Langs de Arbeidsstraat werden op een 1,3 km lange strook grond tussen de spoorlijn en de sociale woonwijk Zuiderwijk in de jaren 1960 volkstuintjes aangelegd. Deze aanleg in de buurt van sociale woonwijken kadert in een brede traditie. Hoewel de eerste Belgische volkstuintjes in 1861 in Gistel aan arme landarbeiders werden toebedeeld, werden zij voor het overgrote deel ter ondersteuning en verheffing van arbeiders ingericht. De oogst van de tuintjes diende als aanvulling op het gezinsinkomen en verschafte de volkstuinder een eerbare hobby.
De bekendste organisatie die in België volkstuinen oprichtte was het "Werk van den Akker en den Haard", later in Vlaanderen omgevormd tot "De Vlaamse Volkstuin". Deze vereniging werd in 1899 opgericht door de Brusselse drukker Joseph Goemaere en de Franse priester Léon Gruel.
Of ‘Het Werk van de Akker – Werk der Volkstuinen’ betrokken was bij de ontwikkeling en uitbating van de Genkse volkstuinen is niet duidelijk, maar zeker is dat de vereniging bij verschillende in de periode na de Tweede Wereldoorlog ontwikkelde sociale woonwijlen betrokken was. Zo waren zij verantwoordelijk voor de aanleg van de volkstuinen die oorspronkelijk deel uitmaakten van de sociale woonwijk Hemelrijk in Beerse. De tuintjes werden ingericht op een perceel gemeentegrond tussen de Antwerpseweg en de Rerum Novarumlaan en aan de inwoners van de nieuwe wijk in bruikleen gegeven. Bij de door Léon Stynen ontworpen Wilrijkse sociale woonwijk De Vallaer werden alle woningen ontworpen met omhaagde voor- en achtertuinen. De inplanting van de volkstuintjes was ook hier aan de rand van de wijk voorzien.
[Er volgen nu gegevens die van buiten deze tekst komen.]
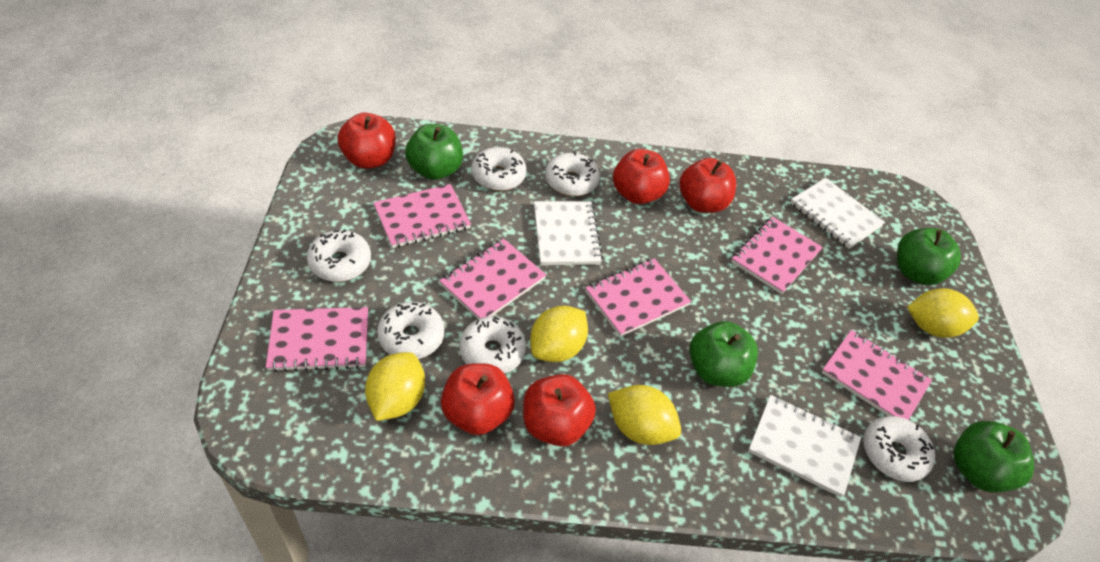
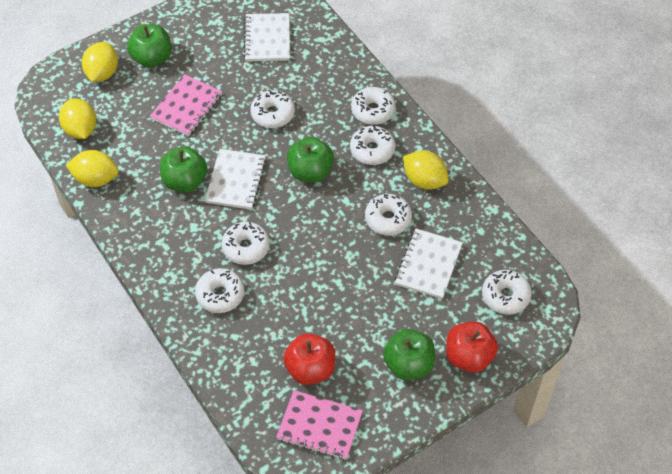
pink notebook: [266,307,368,372] [373,184,471,248] [439,239,546,319] [586,258,691,337] [731,217,823,294] [821,330,932,420] = 6 -> [150,74,222,136] [276,390,363,460] = 2
red apple: [338,112,396,169] [441,363,515,435] [523,374,596,446] [613,149,670,204] [679,158,736,213] = 5 -> [283,333,335,385] [446,322,498,373] = 2
white donut: [307,229,371,282] [377,302,445,359] [459,316,526,374] [471,147,526,191] [545,152,600,196] [863,416,935,482] = 6 -> [195,268,244,313] [221,222,270,265] [250,90,295,128] [350,125,395,165] [351,87,396,125] [365,194,412,236] [482,270,532,314] = 7

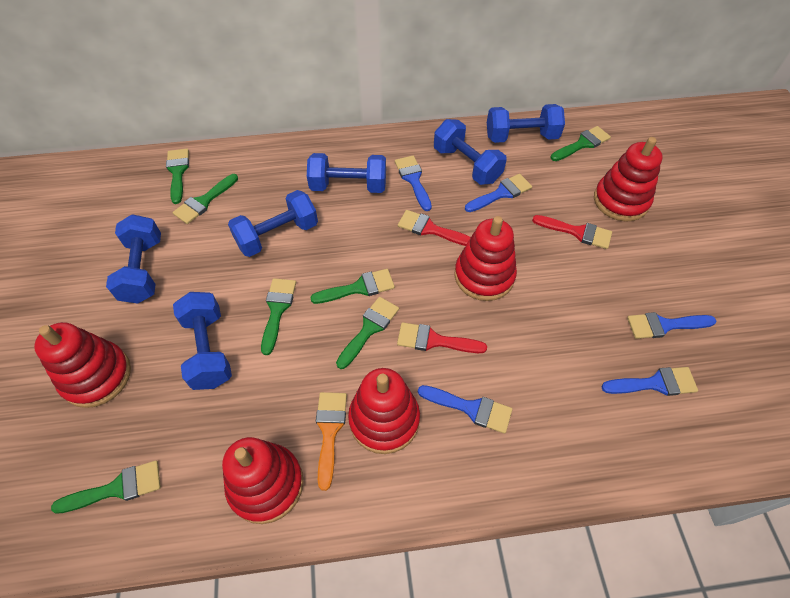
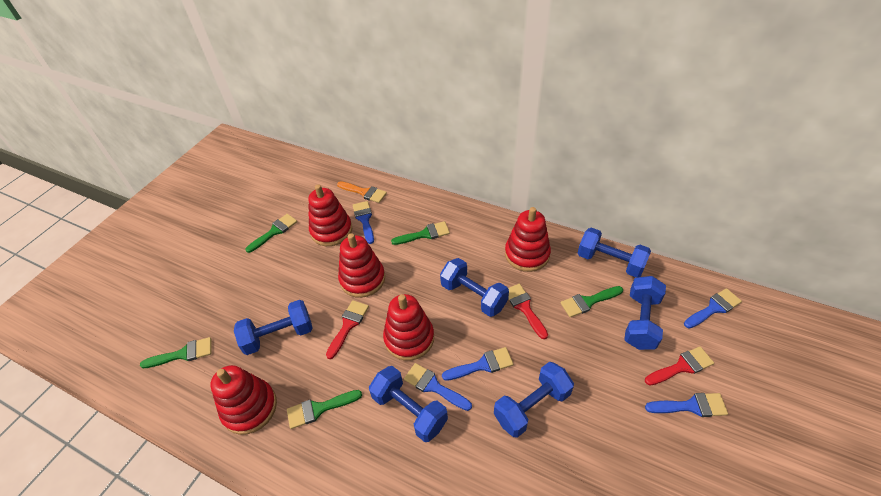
green brush: [51,461,161,514] [166,149,189,204] [173,174,238,224] [261,278,296,355] [310,269,395,304] [336,297,399,369] [551,126,611,161] = 7 -> [140,337,212,368] [245,214,297,253] [287,390,362,429] [391,221,450,245] [560,286,623,317] = 5

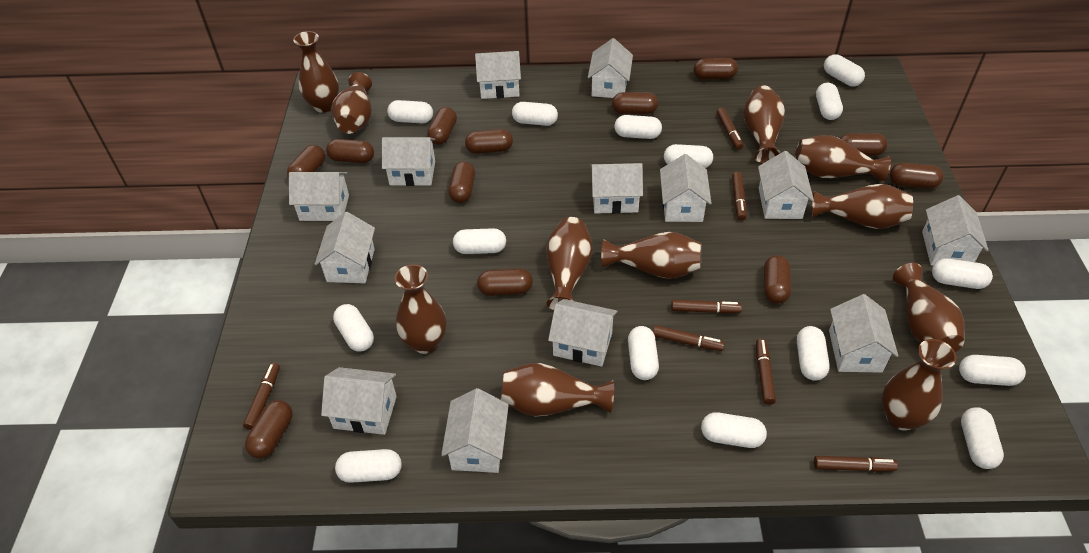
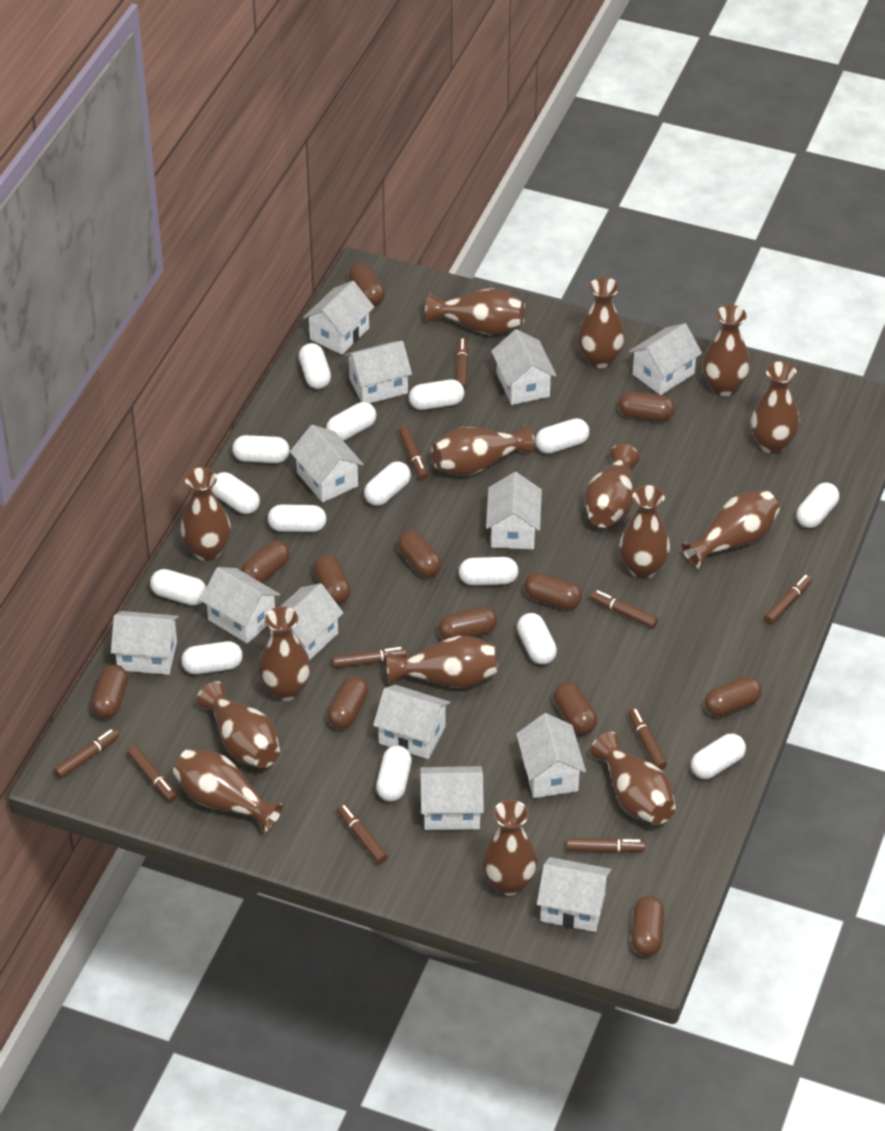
brown marker: [243,363,280,430] [653,325,725,351] [671,300,742,314] [717,108,744,150] [732,172,747,221] [756,338,776,405] [814,456,898,472] = 7 -> [54,728,119,779] [127,745,177,802] [332,647,407,668] [337,804,388,864] [398,426,428,480] [456,338,468,390] [566,838,645,853] [590,590,658,628] [628,708,667,770] [764,574,812,625] = 10
brown vase: [293,31,339,113] [331,72,372,134] [395,264,447,354] [501,363,614,417] [546,217,592,311] [601,232,702,279] [743,86,785,164] [795,135,891,182] [812,184,913,229] [882,339,957,431] [893,263,965,352] = 11 -> [173,748,283,833] [180,468,231,561] [197,681,280,768] [258,606,311,701] [386,636,498,688] [425,288,525,335] [431,425,535,476] [482,800,538,896] [578,277,625,369] [584,444,640,528] [590,732,676,825] [619,485,670,579] [682,490,780,569] [703,305,750,396] [751,361,800,454] = 15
Ook bij de Berchemse Tuinwijken Groenenhoek, daterend uit het interbellum, werden langs de spoorweg volkstuinen voorzien.
De volkstuintjes in Genk blijven als laatste restanten van een voorbije tijd en levenswijze over. De 68 volkstuintjes werden in 2024 door de stad van de provincie overgenomen en heringericht met uniforme tuinhuisjes.
Auteurs: De Maegd, Christiane; van den Bossche, Herman; Michiels, Marijke
Datum:
De tekst wordt ter beschikking gesteld door: Agentschap Onroerend Erfgoed (AOE)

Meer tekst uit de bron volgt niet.